As the writer said, there is still a major stigma around mental illness, and my own way to tackle that is to be completely open about my problem and how I deal with it. Watching people’s reactions led me to move from physics, which I loved, to the social sciences, which I enjoy but do not inspire the same level of passion in me. So, my “solution” (such as it is) to having a mental illness is to accept it, tell everyone you have it, stay on the medication, and talk, talk, talk with any supporting individual or group you can find. Thanks again to the anonymous author.
I really enjoyed reading this article written by a colleague who bravely tells the story of their fight to forge a career in physics, while simultaneously confronting the trauma of persistent mental illness. In my view the author displayed tremendous courage, determination and strength of character throughout the journey towards his/her goal. But I was saddened to be reminded that even in our stimulating academic community, tolerance, understanding and enlightenment do not always go hand in hand with knowledge and intellectual standing.
Perhaps we can all draw lessons from the story. Indeed, I am humbled when I remember how difficult and challenging I found my own parallel journey, but without the debilitating encumbrance of mental illness.
South Woodford, London, UK
Congratulations to Physics World and the anonymous author for your courage and insight in writing and publishing this article.
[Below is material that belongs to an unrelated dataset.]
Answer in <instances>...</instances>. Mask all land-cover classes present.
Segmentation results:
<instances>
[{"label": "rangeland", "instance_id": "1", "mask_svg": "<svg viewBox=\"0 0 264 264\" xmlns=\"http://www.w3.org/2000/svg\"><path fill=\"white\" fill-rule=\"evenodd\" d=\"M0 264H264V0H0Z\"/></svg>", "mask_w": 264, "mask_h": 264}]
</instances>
Mental health is an important subject, one that is simply not discussed enough, and it impacts academic communities as much as any other.
Most of your readers (me certainly) will have direct experience of mental illness, in family, friends or colleagues. As the article illustrates, the impact can be devastating and will often be very difficult for those close to the person affected to deal with. However, keeping it secret and not talking about the problems that arise is rarely helpful. Mental health really is a case of “a problem shared is a problem halved”.